(Collected data entries)
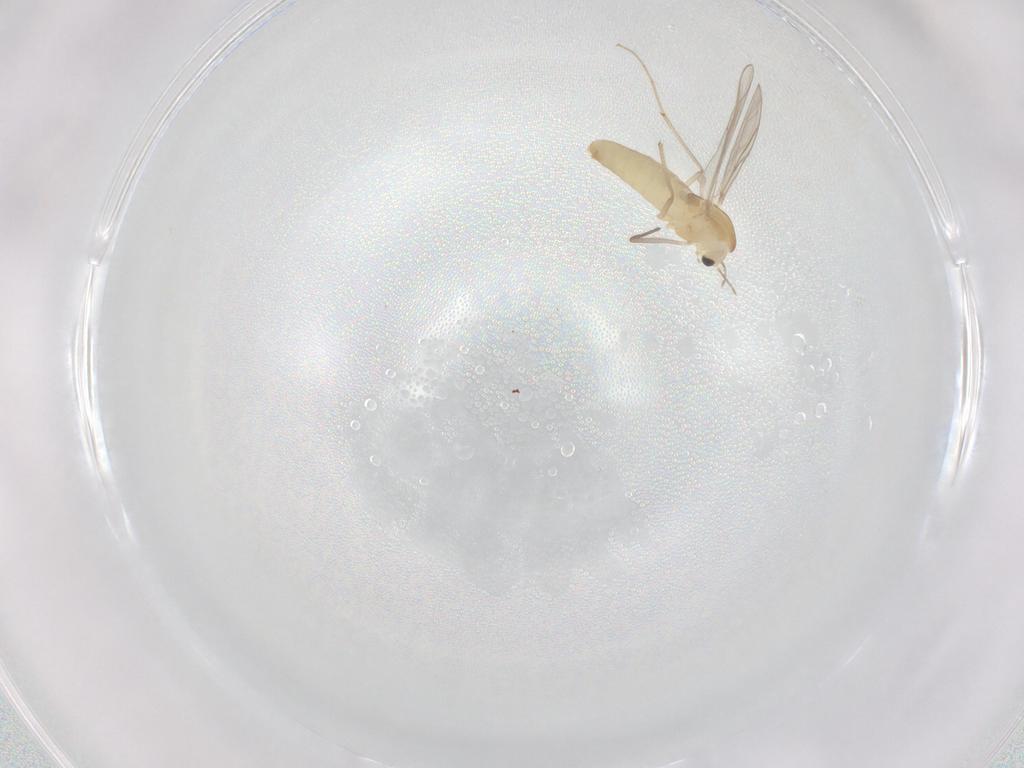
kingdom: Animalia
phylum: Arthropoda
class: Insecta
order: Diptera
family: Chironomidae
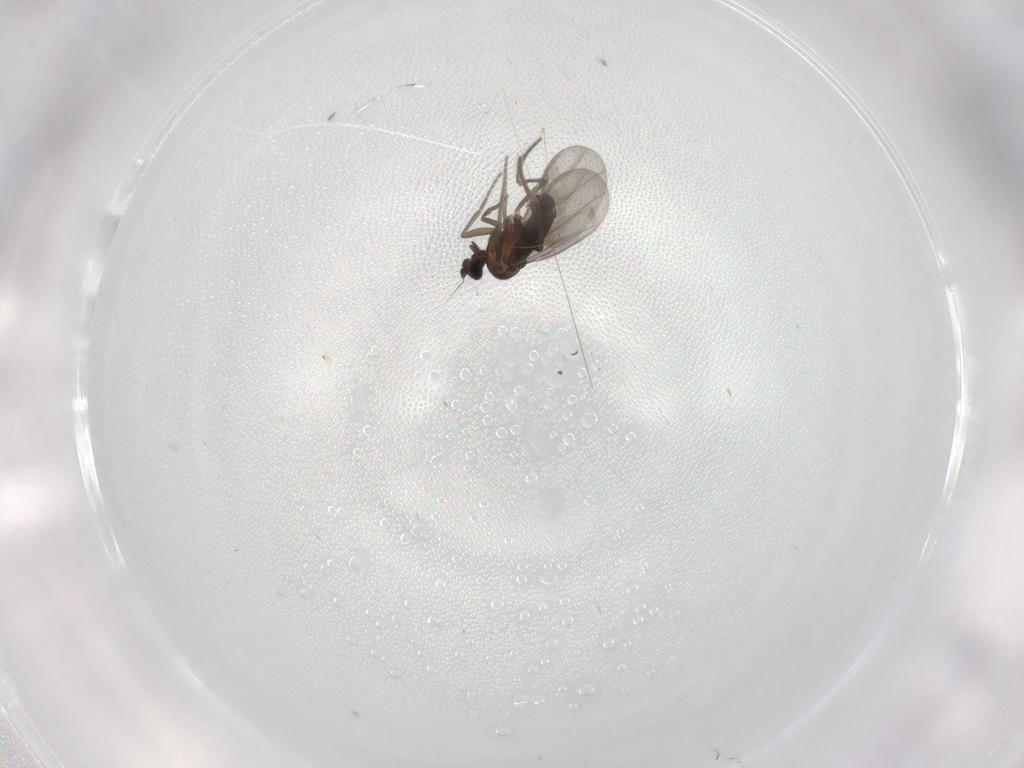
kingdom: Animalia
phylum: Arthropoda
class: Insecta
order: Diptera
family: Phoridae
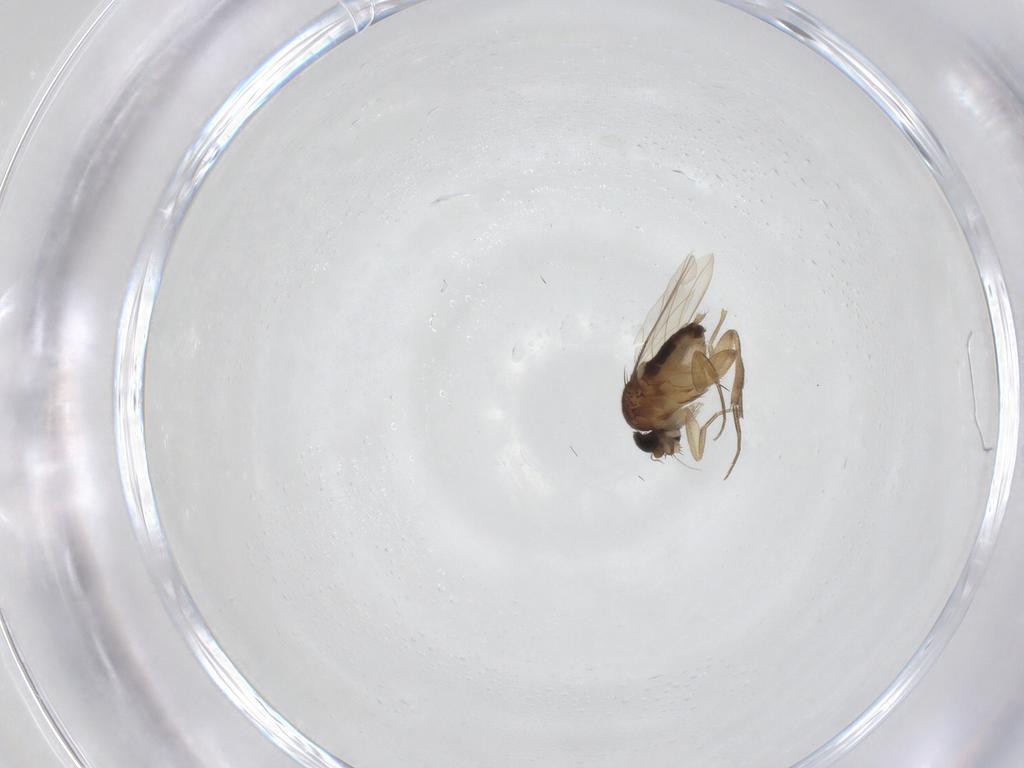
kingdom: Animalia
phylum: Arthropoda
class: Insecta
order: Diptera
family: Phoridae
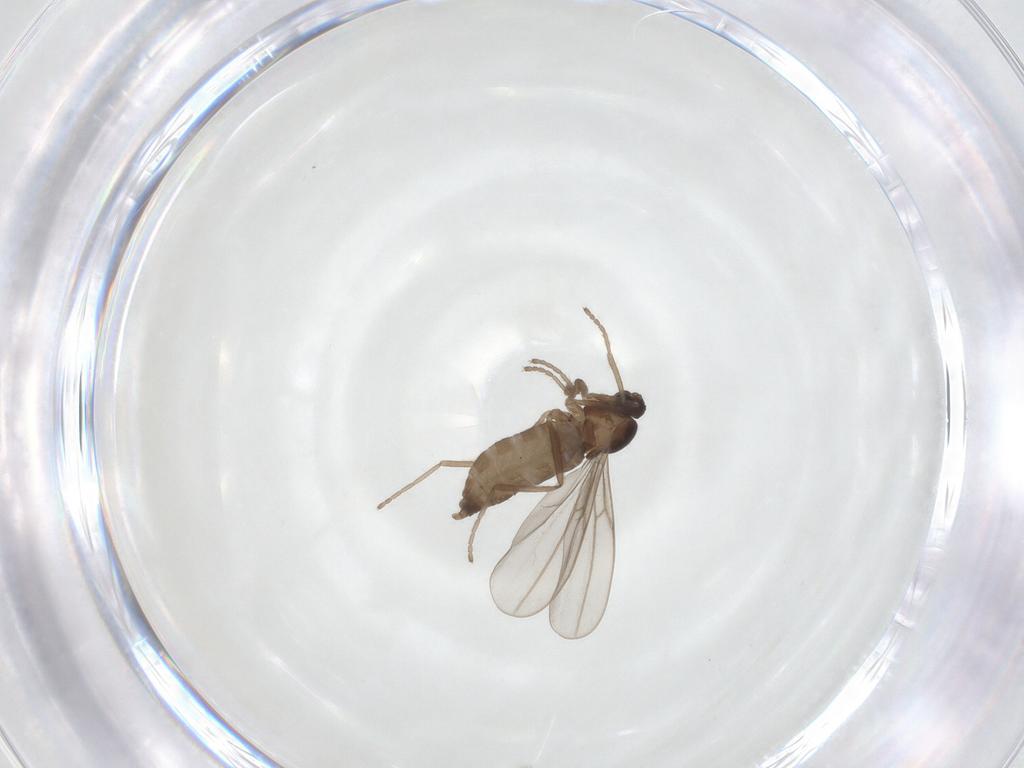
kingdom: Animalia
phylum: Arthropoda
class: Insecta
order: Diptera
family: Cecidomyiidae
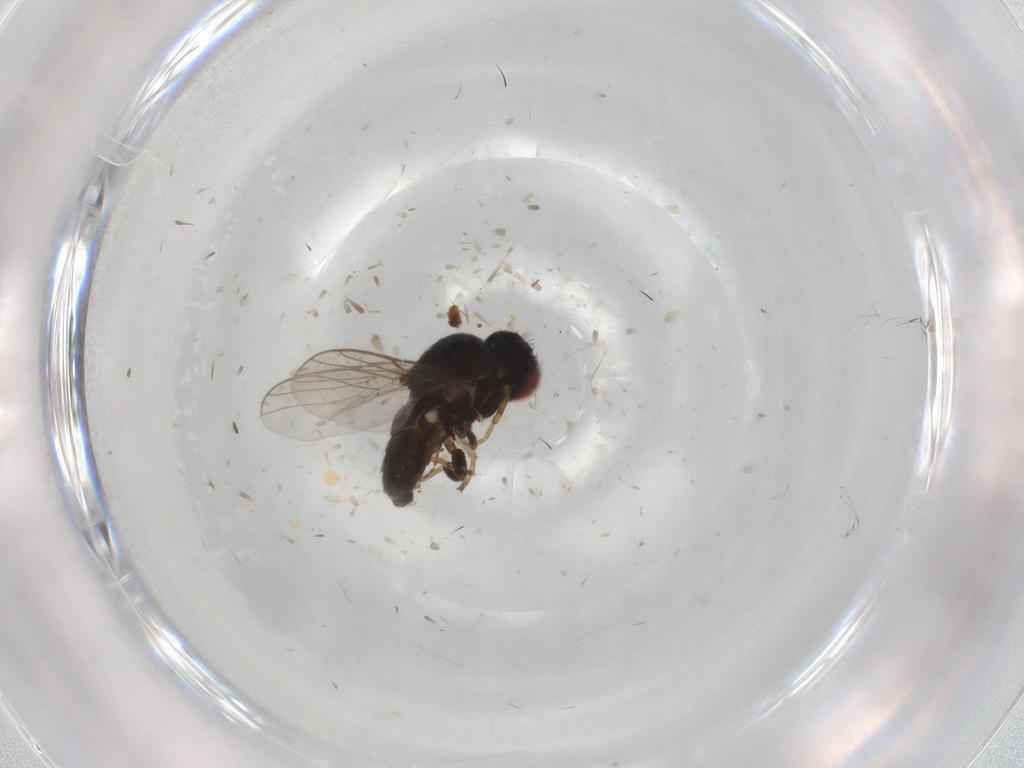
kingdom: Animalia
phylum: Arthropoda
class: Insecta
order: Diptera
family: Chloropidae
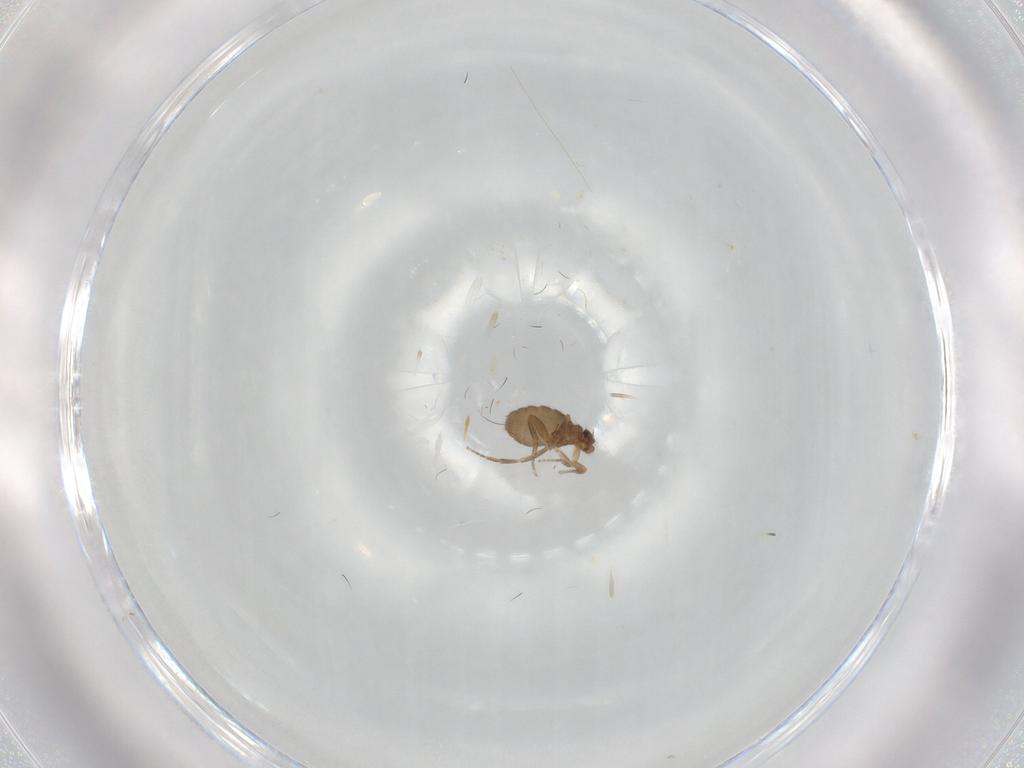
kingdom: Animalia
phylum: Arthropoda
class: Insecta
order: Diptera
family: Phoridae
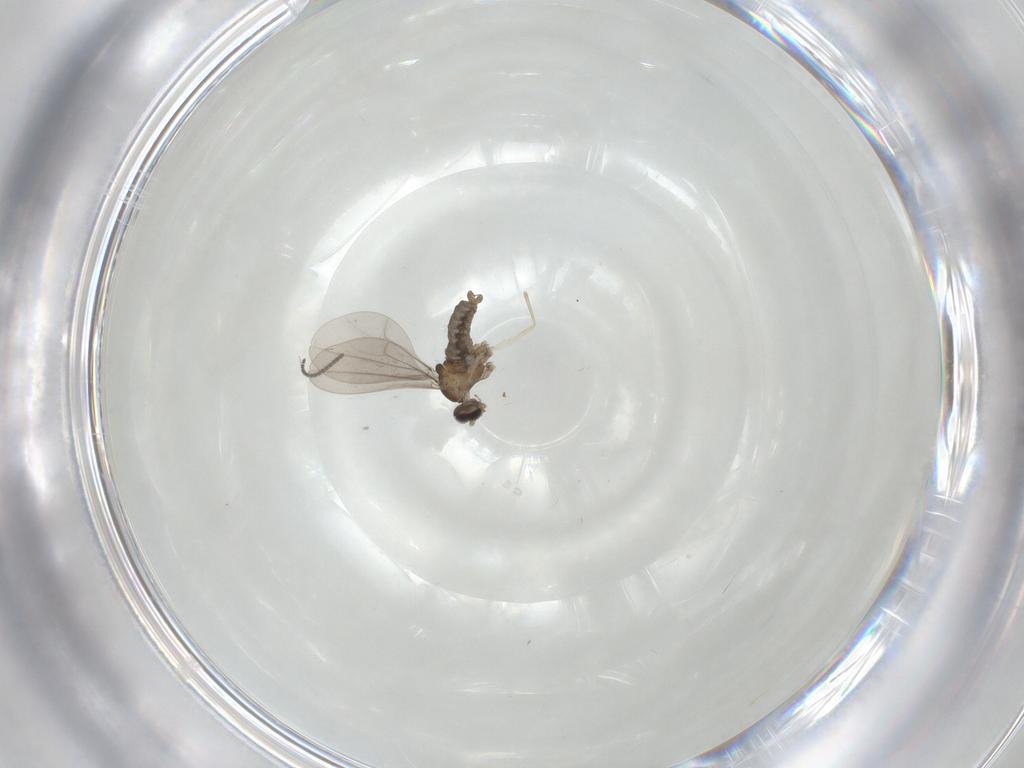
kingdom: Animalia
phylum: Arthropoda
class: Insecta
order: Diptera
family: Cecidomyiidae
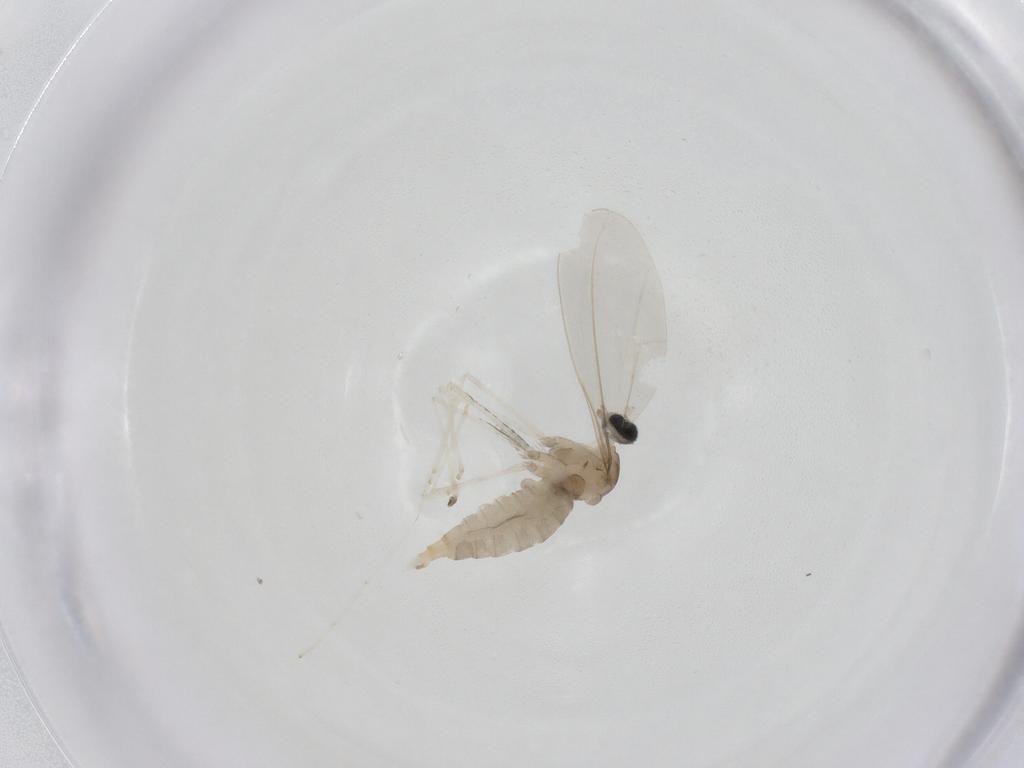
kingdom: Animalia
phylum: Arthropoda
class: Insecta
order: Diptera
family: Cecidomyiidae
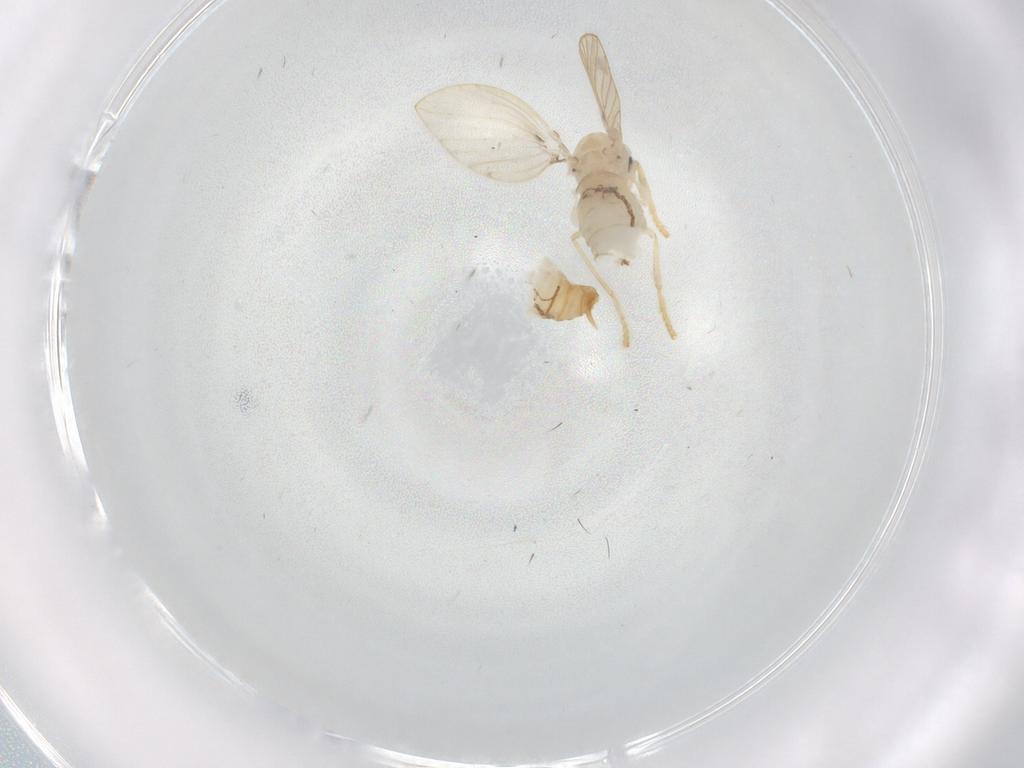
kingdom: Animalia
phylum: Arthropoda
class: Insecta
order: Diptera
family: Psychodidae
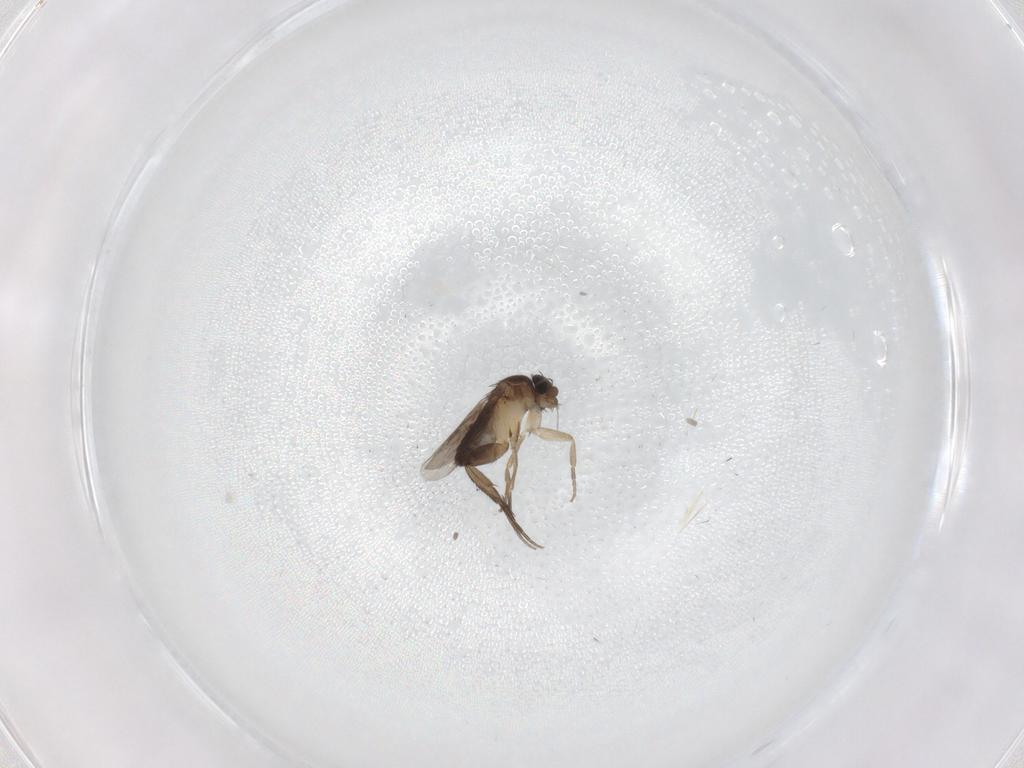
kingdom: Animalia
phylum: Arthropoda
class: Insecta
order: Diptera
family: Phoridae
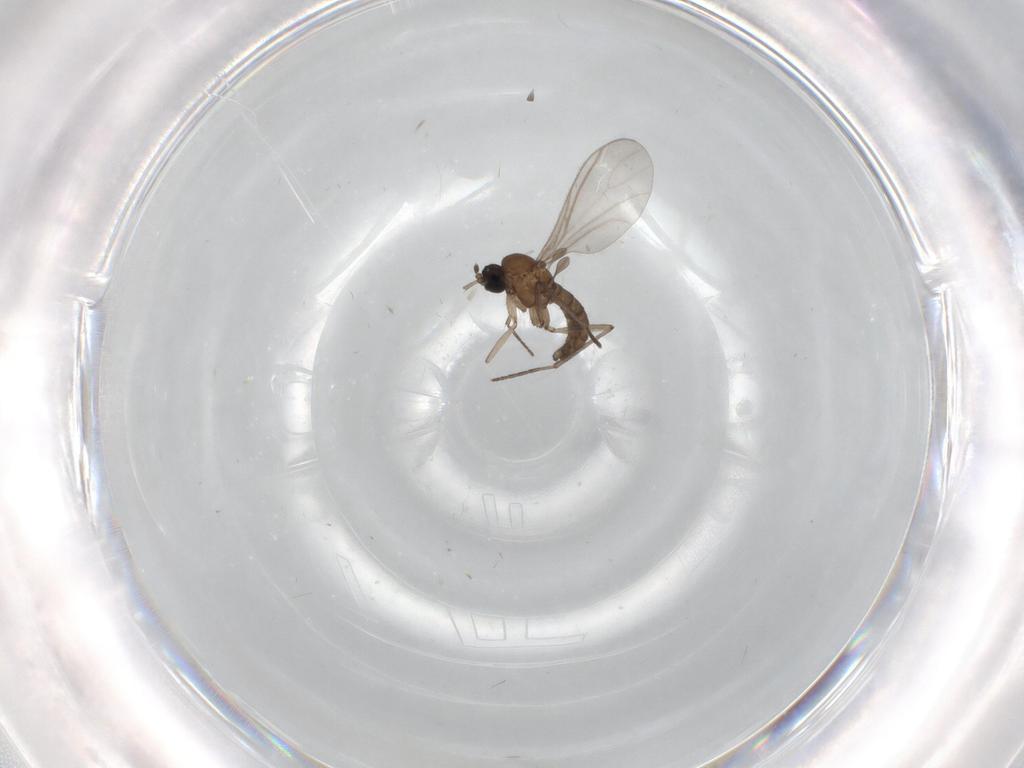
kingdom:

* _Exercise task_: Could you swap "phylum" for "division" in every one of the records above and write them out again with nothing else changed, leaving out the pictures?

* _Complete output_:
kingdom: Animalia
division: Arthropoda
class: Insecta
order: Diptera
family: Chironomidae
kingdom: Animalia
division: Arthropoda
class: Insecta
order: Diptera
family: Phoridae
kingdom: Animalia
division: Arthropoda
class: Insecta
order: Diptera
family: Phoridae
kingdom: Animalia
division: Arthropoda
class: Insecta
order: Diptera
family: Cecidomyiidae
kingdom: Animalia
division: Arthropoda
class: Insecta
order: Diptera
family: Chloropidae
kingdom: Animalia
division: Arthropoda
class: Insecta
order: Diptera
family: Phoridae
kingdom: Animalia
division: Arthropoda
class: Insecta
order: Diptera
family: Cecidomyiidae
kingdom: Animalia
division: Arthropoda
class: Insecta
order: Diptera
family: Cecidomyiidae
kingdom: Animalia
division: Arthropoda
class: Insecta
order: Diptera
family: Psychodidae
kingdom: Animalia
division: Arthropoda
class: Insecta
order: Diptera
family: Phoridae
kingdom:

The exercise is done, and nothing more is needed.